» **What you are asked to do**: Copy the text of each entry below exactly as it appears, leaving out the pictures.

» **Records supplied**:
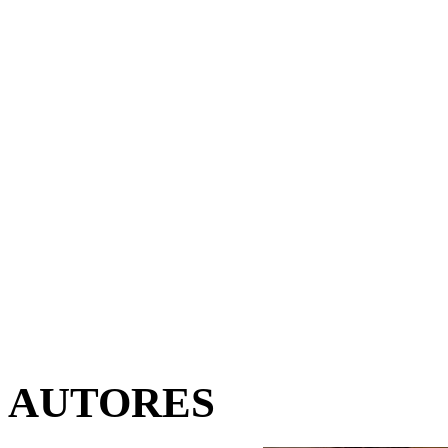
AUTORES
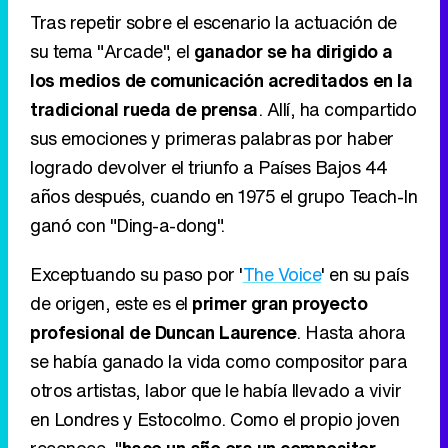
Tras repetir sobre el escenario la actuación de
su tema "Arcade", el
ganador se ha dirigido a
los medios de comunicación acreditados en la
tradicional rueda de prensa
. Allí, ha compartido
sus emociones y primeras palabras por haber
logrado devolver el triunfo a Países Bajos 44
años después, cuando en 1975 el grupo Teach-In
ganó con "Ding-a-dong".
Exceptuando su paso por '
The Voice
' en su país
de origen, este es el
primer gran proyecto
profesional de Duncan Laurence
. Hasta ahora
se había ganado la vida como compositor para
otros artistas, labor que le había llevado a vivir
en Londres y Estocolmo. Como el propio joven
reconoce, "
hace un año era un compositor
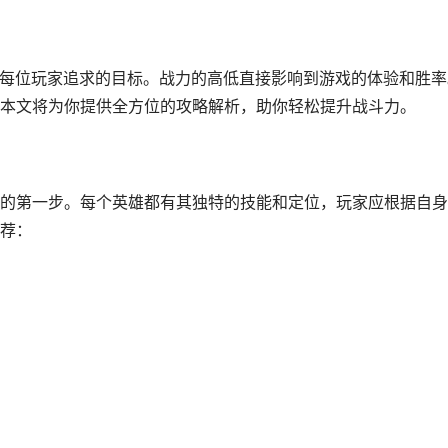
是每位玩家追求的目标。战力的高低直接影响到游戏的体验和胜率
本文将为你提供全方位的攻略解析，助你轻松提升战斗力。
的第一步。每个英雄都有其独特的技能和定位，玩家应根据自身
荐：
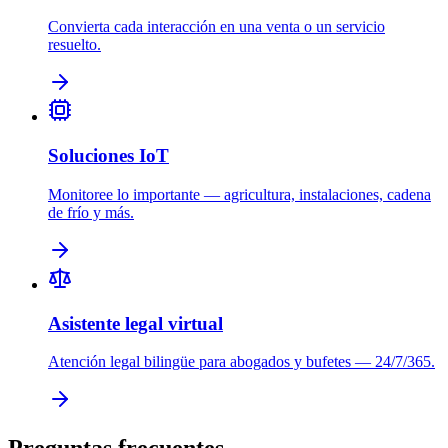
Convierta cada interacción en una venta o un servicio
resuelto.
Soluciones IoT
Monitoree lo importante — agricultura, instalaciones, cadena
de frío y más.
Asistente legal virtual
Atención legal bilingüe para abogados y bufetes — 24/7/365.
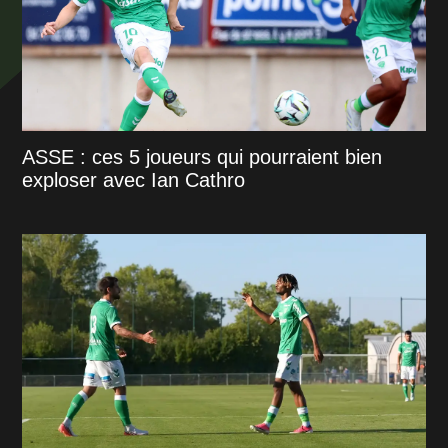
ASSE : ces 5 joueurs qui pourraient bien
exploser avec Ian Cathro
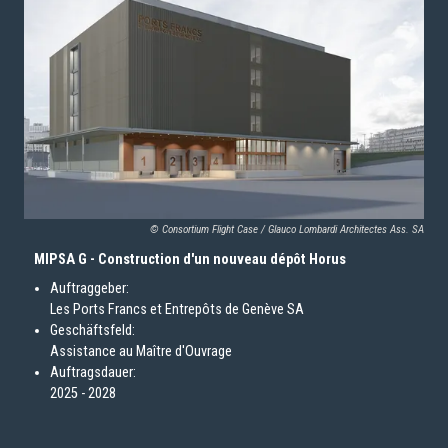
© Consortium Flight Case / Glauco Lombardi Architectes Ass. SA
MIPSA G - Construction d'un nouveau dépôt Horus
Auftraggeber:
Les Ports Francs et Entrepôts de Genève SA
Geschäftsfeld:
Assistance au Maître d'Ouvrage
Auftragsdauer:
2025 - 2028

» **Written reply**:
AUTORES
Tras repetir sobre el escenario la actuación de
su tema "Arcade", el
ganador se ha dirigido a
los medios de comunicación acreditados en la
tradicional rueda de prensa
. Allí, ha compartido
sus emociones y primeras palabras por haber
logrado devolver el triunfo a Países Bajos 44
años después, cuando en 1975 el grupo Teach-In
ganó con "Ding-a-dong".
Exceptuando su paso por '
The Voice
' en su país
de origen, este es el
primer gran proyecto
profesional de Duncan Laurence
. Hasta ahora
se había ganado la vida como compositor para
otros artistas, labor que le había llevado a vivir
en Londres y Estocolmo. Como el propio joven
reconoce, "
hace un año era un compositor
是每位玩家追求的目标。战力的高低直接影响到游戏的体验和胜率
本文将为你提供全方位的攻略解析，助你轻松提升战斗力。
的第一步。每个英雄都有其独特的技能和定位，玩家应根据自身
荐：
Convierta cada interacción en una venta o un servicio
resuelto.
Soluciones IoT
Monitoree lo importante — agricultura, instalaciones, cadena
de frío y más.
Asistente legal virtual
Atención legal bilingüe para abogados y bufetes — 24/7/365.
ASSE : ces 5 joueurs qui pourraient bien
exploser avec Ian Cathro
© Consortium Flight Case / Glauco Lombardi Architectes Ass. SA
MIPSA G - Construction d'un nouveau dépôt Horus
Auftraggeber:
Les Ports Francs et Entrepôts de Genève SA
Geschäftsfeld:
Assistance au Maître d'Ouvrage
Auftragsdauer:
2025 - 2028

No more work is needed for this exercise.